Recorded data.
----------

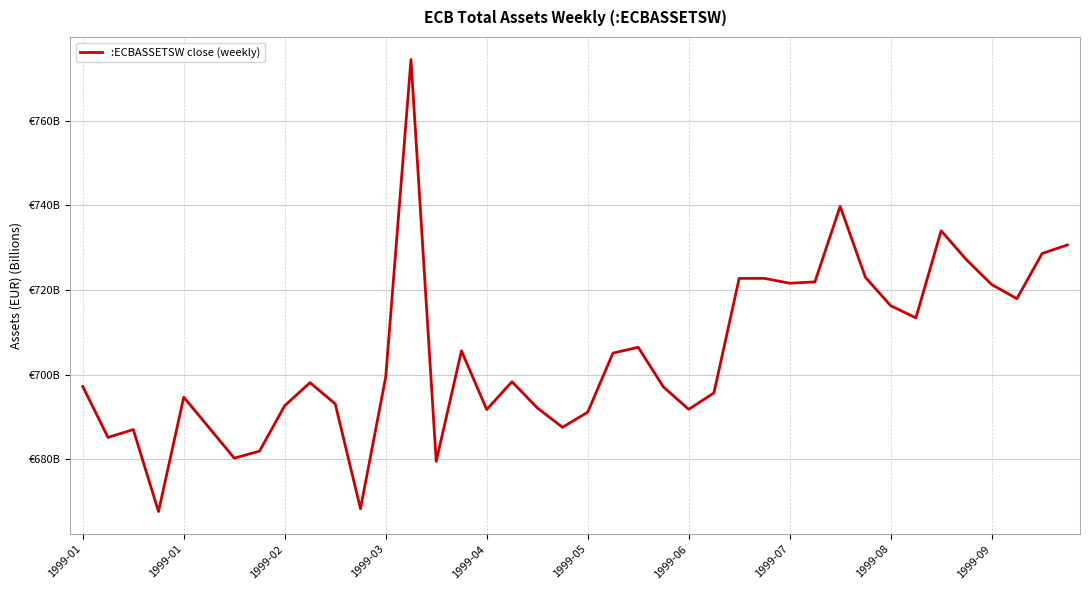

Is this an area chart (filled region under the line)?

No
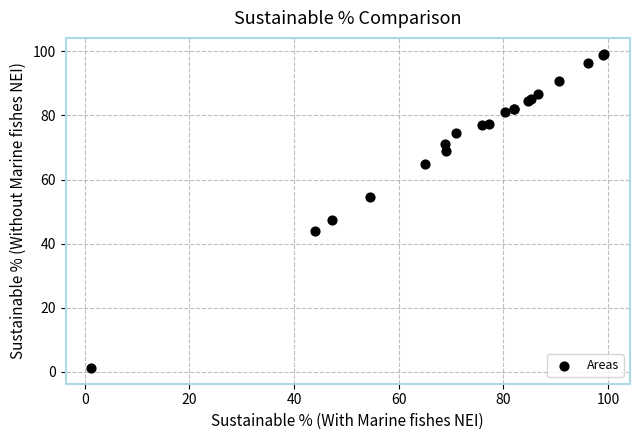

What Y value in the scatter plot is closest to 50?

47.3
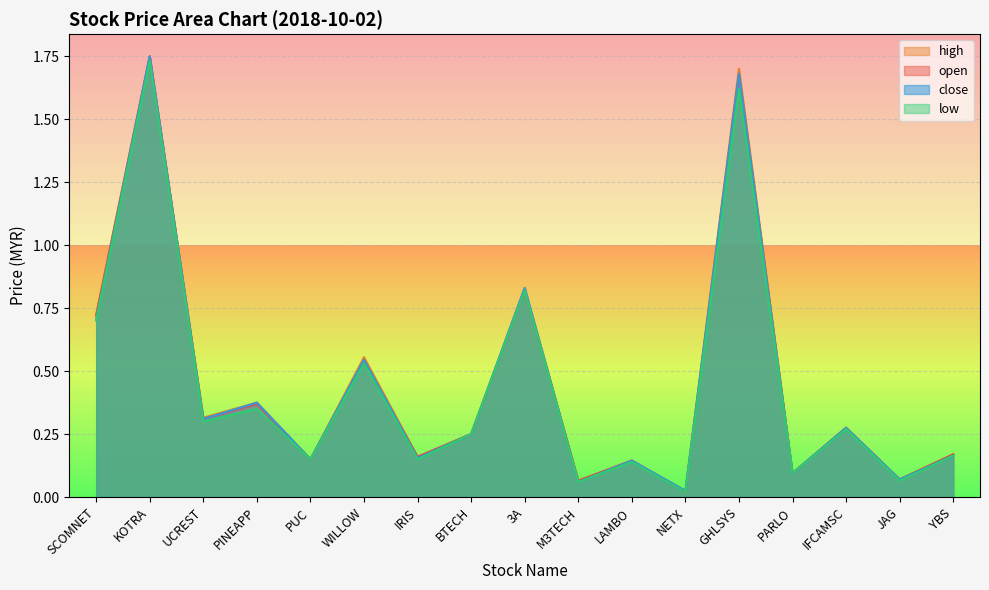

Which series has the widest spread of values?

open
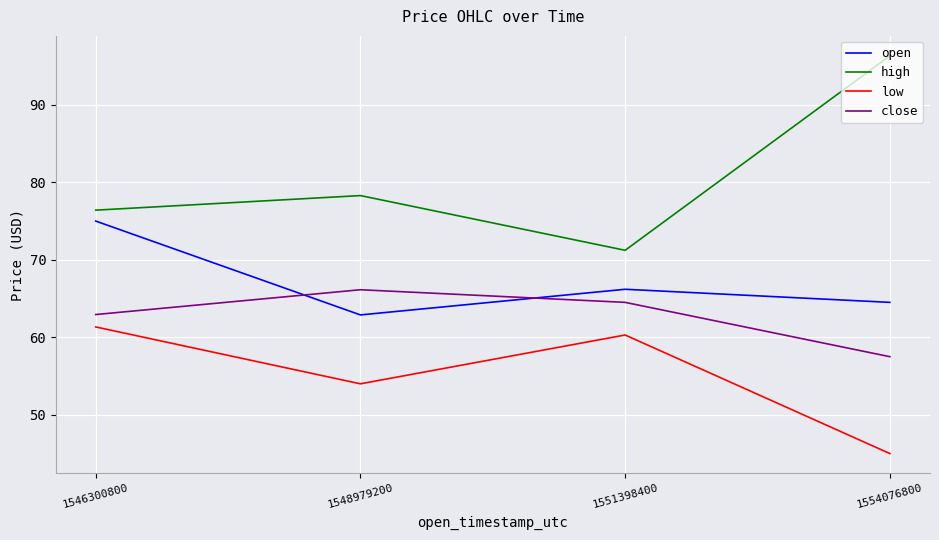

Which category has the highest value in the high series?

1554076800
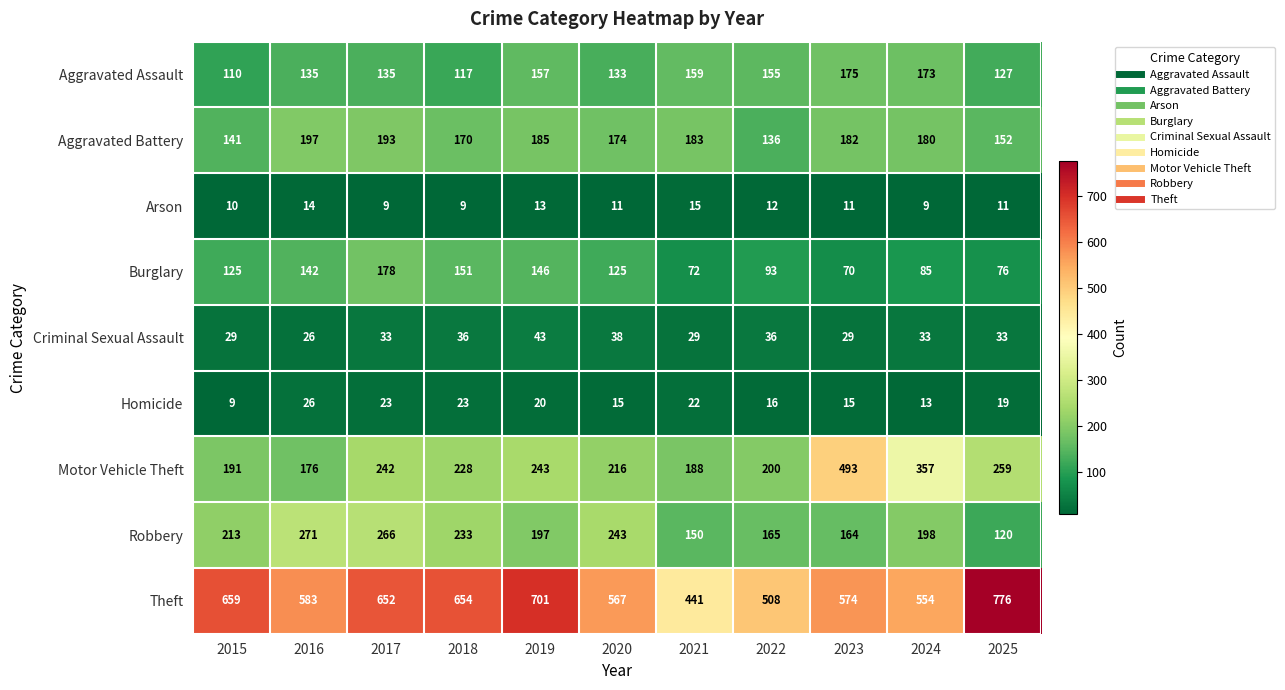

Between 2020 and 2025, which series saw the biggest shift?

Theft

----------

What to work on. Please write out all the data above again with "series" swapped for "group" and nothing else changed, leaving out the pictures.

Solved exercise.
Is this an area chart (filled region under the line)?

No

What Y value in the scatter plot is closest to 50?

47.3

Which group has the widest spread of values?

open

Which category has the highest value in the high group?

1554076800

Between 2020 and 2025, which group saw the biggest shift?

Theft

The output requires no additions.